Many investors ‘play’ the market today with money being plentiful. This money has been provided by the printing presses of the world’s major central banks. At the same time, governments no longer seem to be bound by fiscal deficits, as they have spent lavishly during the Covid-19 pandemic, without any punishment from the ‘bond vigilantes’. Most likely, a chunk of that ‘emergency support’ landed in equity markets. The table below illustrates how much the global money supply has grown since the end of 2019.

Table 1 | Money supply (M2) in local currency trillions

Source: Bloomberg

No wonder that some folks now consider the world’s main currencies to be Monopoly or Mickey Mouse money. There is so much of it! Quite a few of these sceptics have looked into crypto markets to find protection. Supply here is capped by design for each currency, but there is no limit to the number of cryptocurrencies that could eventually be created.

Crypto clearly went mainstream in 2021. As I watched sports events such as European soccer or Formula One racing, the crypto exchange advertisements could not be overlooked. The overall market cap of these currencies is no longer insignificant – close to USD 2.3 trillion – but still less than the market cap of Apple, the world’s biggest stock, at USD 2.9 trillion.

More gamification can be found in the relatively young market for special purpose acquisition companies, or SPACs, as many of these equity deals are now done through celebrity endorsement. Buy a SPAC from your favorite sports star, music idol, or from ‘real estate icon’ Donald Trump. This way the rich and famous can literally monetize their fan clubs.

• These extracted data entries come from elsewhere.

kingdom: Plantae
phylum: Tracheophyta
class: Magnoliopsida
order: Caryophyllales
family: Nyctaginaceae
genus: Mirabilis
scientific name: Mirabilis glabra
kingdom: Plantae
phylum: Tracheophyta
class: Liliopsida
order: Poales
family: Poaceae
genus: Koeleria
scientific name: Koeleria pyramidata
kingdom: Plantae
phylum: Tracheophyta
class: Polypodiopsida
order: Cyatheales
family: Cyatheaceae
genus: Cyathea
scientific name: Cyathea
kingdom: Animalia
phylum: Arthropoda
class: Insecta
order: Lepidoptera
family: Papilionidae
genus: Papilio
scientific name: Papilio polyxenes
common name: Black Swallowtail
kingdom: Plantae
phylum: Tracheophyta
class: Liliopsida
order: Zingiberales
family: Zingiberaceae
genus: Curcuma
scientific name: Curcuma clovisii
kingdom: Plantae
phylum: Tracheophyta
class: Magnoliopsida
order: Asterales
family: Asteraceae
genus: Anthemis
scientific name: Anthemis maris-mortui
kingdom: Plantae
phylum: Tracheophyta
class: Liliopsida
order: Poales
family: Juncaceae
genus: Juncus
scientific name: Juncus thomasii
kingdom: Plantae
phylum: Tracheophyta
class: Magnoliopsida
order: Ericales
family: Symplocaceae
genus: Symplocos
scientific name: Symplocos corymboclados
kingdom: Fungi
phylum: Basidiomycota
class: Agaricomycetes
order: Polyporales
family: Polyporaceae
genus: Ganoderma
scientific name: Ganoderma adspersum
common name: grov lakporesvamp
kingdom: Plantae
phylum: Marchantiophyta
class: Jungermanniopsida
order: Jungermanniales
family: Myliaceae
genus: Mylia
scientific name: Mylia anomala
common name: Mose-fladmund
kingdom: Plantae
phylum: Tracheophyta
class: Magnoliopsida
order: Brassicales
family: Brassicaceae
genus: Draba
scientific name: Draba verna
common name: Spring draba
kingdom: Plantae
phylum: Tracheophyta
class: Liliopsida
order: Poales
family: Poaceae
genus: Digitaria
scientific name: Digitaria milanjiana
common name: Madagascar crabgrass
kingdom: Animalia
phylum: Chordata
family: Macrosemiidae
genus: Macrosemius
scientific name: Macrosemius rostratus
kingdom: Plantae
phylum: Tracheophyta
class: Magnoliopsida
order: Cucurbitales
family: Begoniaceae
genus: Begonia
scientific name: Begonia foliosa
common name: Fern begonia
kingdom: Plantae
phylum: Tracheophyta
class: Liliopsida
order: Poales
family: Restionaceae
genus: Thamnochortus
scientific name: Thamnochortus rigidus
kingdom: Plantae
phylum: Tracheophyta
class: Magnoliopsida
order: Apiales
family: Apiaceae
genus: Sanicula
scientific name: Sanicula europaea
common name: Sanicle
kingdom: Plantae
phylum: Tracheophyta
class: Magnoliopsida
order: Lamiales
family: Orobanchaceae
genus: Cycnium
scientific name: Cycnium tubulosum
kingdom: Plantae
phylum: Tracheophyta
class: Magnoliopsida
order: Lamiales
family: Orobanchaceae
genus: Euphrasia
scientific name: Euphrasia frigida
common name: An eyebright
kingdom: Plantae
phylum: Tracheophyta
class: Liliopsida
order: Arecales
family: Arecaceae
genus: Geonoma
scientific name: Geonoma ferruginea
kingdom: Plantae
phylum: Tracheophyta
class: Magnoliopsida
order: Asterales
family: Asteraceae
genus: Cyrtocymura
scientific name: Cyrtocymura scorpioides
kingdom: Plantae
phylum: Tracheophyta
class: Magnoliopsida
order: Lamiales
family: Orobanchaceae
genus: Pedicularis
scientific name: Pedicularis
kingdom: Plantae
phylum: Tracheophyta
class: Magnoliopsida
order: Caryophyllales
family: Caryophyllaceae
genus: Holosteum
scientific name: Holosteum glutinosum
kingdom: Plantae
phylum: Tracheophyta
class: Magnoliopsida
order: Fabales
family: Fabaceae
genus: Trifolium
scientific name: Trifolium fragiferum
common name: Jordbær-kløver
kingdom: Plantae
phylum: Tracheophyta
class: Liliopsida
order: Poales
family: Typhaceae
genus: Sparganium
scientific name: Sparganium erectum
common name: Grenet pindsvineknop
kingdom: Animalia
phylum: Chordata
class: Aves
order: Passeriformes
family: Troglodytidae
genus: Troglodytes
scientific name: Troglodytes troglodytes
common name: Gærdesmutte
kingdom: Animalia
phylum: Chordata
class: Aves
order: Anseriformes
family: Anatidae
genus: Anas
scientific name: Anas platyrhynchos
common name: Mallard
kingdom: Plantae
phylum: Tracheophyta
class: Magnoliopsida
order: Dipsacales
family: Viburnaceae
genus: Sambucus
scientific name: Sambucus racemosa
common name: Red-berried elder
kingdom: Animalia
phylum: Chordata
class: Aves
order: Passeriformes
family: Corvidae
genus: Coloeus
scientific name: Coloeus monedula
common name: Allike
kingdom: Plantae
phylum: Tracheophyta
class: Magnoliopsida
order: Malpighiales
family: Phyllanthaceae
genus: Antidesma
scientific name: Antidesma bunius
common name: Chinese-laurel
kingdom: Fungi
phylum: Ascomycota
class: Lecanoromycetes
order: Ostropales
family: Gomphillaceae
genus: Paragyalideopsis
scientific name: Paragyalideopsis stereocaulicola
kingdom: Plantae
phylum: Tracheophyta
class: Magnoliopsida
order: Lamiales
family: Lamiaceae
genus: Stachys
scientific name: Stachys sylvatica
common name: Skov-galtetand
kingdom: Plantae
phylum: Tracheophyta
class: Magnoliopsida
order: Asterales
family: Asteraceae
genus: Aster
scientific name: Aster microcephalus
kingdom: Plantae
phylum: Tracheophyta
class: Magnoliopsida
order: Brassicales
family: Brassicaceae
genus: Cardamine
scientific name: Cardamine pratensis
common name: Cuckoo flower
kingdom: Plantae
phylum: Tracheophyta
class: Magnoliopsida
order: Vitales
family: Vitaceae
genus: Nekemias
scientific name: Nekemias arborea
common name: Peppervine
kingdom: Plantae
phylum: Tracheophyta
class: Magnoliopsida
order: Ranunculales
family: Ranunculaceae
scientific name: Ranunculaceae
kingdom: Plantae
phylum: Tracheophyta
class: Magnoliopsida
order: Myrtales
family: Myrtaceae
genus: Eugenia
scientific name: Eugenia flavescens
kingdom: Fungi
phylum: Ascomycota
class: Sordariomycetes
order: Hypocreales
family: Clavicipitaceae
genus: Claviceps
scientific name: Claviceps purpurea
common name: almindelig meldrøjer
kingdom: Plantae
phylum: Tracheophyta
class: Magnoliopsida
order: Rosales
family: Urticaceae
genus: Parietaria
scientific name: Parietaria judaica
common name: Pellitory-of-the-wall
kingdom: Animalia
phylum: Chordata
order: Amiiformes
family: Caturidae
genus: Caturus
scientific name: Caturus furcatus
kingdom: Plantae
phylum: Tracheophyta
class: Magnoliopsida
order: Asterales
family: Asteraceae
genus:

And on top of that, we now have the larger-than-life metaverse. Is it a game, is it for real? Investors are wrestling with the implications and the potential ‘winners’ of this trend. It must be important since Facebook even changed its name to Meta. It is hard to envisage a future where we all have a second life in a parallel online economy, but it is worth to revisit Spielberg’s 2018 movie Ready Player One, or to simply speak to teenagers. More games, that’s for sure!

‘Central banks are aware they may have overdone their stimulus with inflation popping up in many areas’

In the real economy, central banks are aware they may have overdone their stimulus with inflation popping up in many areas. We will thus see more tightening announcements in the first quarter, as they try to normalize policies. The US Federal Reserve (Fed) is now expected to make its first hike in March 2022, with a few more planned for later in the year.

This has historically been a more difficult environment for emerging equity markets to perform. Recent US dollar strength contributes to our outlook being more muted here. For developed markets, our outlook remains bright. As the strong keep getting stronger, earnings expectations are still likely to be outgunned.

Supportive outlook for corporate earnings

In both developed and emerging markets, the outlook for corporate earnings remains supportive. 2021 was a bumper year, but we expect decent growth for 2022 as well. Here is another winner-takes-all element, as the large, listed companies are generally much less affected by the pandemic than the smaller companies, and particularly by those in the service sector.

What will 2022 look like? More fun and games for those in the market, or a return to old-fashioned investing? Well, we will definitely start with more games, as the 24th Winter Olympics will be held in Beijing in February. Investors wonder whether Chinese stocks can come back after offshore listings were hard hit by regulation and the burgeoning property sector was heavily curtailed in 2021.

A remarkable USD 50 billion of money has continued to flow into this underperforming market, which is a rare sight in momentum-driven markets. We remain fairly cautious for now, but the one country with decent real rates at least has room to support the economy via rate cuts.

In the end, it is likely that under a tightening monetary environment, fundamental analysis will outlast gamified meme stocks. The first quarter may still see the tail end of the ‘rally of everything’, but the likelihood of a more discerning market environment is increasing in 2022.